Contenido exclusivo para suscriptores digitales

Bikinis de una pieza

El traje de baño se convierte en dueño y señor del verano. Las flores reinan en las colecciones

Traje de baño de Eres.

Traje de baño de Eres.

Lo sentimos mucho por el bikini, pero todo apunta a que este año le toca banquillo. Casualidad o no, las grandes firmas y las casas de moda a precios asequibles han decretado que éste será el verano de los trajes de baño de una pieza, eso sí, llenos de detalles y sin las connotaciones sosas y aburridas que arrastraban hace unos años.

Una de las tendencias que más se verá en playas, piscinas y barcos será el llamado estilo camiseta, los bañadores al más puro estilo Pamela Anderson en "Los vigilantes de la playa".

La francesa Eres es una de las marcas que siempre da en el clavo.
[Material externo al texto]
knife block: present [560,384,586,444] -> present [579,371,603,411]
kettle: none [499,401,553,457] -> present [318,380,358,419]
No hay más que ver los modelos que vende en sus tiendas parisinas y en grandes conocidos grandes almacenes galos. La que está considerada la firma de baño más lujosa del mundo contrasta con esos diseños de líneas depuradas y sencillas que sientan como un guante y logran disimular muchas de esas cosas que no es necesario nombrar.

Irene Leroux, la diseñadora de la firma, se ha empeñado en crear bañadores y bikinis que esculpen el cuerpo de la mujer de forma sencilla, sin el empleo de aros ni otros artilugios.
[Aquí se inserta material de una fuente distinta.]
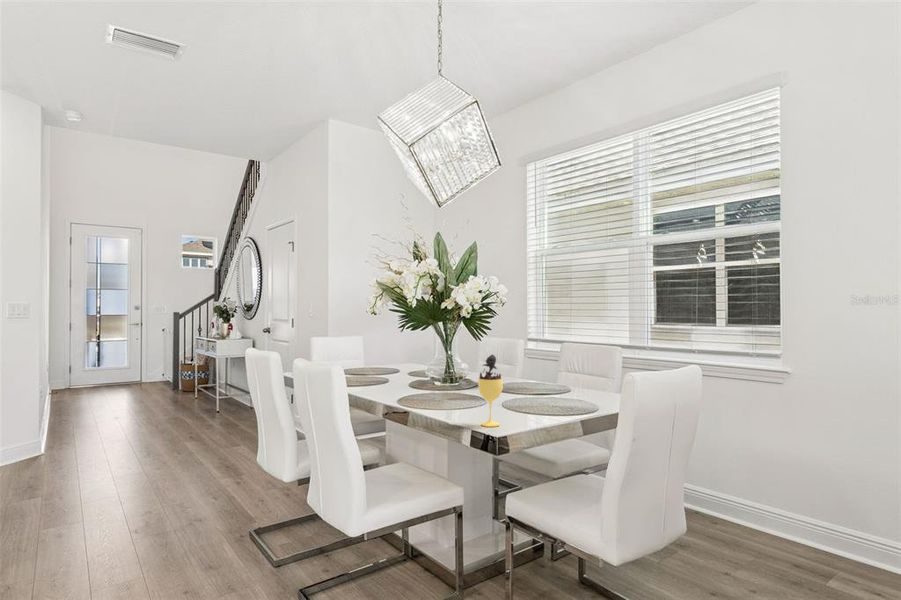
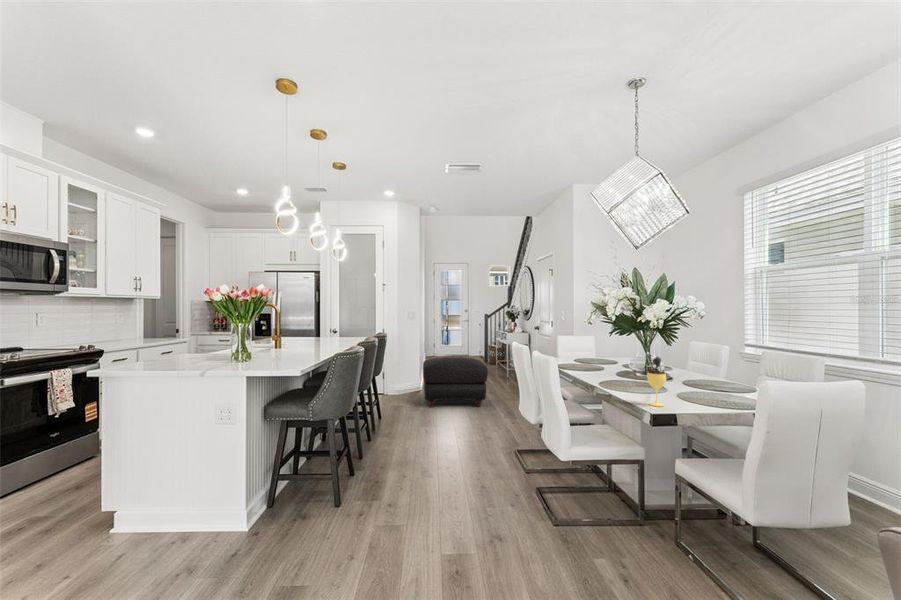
ottoman: none [50,385,189,485] -> present [423,357,488,408]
El precio de las prendas es alto pero la recompensa es que con unos mínimos cuidados aguantan impecables el paso de los años. Algo parecido les pasa a marcas españolas como Andrés Sardá, que también utilizan tejidos y lycras de alta calidad. La casa barcelonesa siempre se arriesga con sus propuestas, de todo menos convencionales.

Las flores se encuentran entre los estampados preferidos y aparecen también en las propuestas de las marcas low cost. Lo cierto es que muchas de ellas ofrecen una calidad más que aceptable a precios muy interesantes.

El blanco es otro de los colores que gana posiciones en los trajes de baño. Su gran ventaja es que combina perfectamente con toda clase de toallas, sillas y accesorios. Eso sí, para lucir un traje de baño blanco y sacarle todo el partido merece la pena esperar a tener la piel un poco bronceada, de lo contrario el efecto puede ser un poco chocante.

Por supuesto, entre los complementos playeros de este año no pueden faltar unos cuantos pares de alpargatas.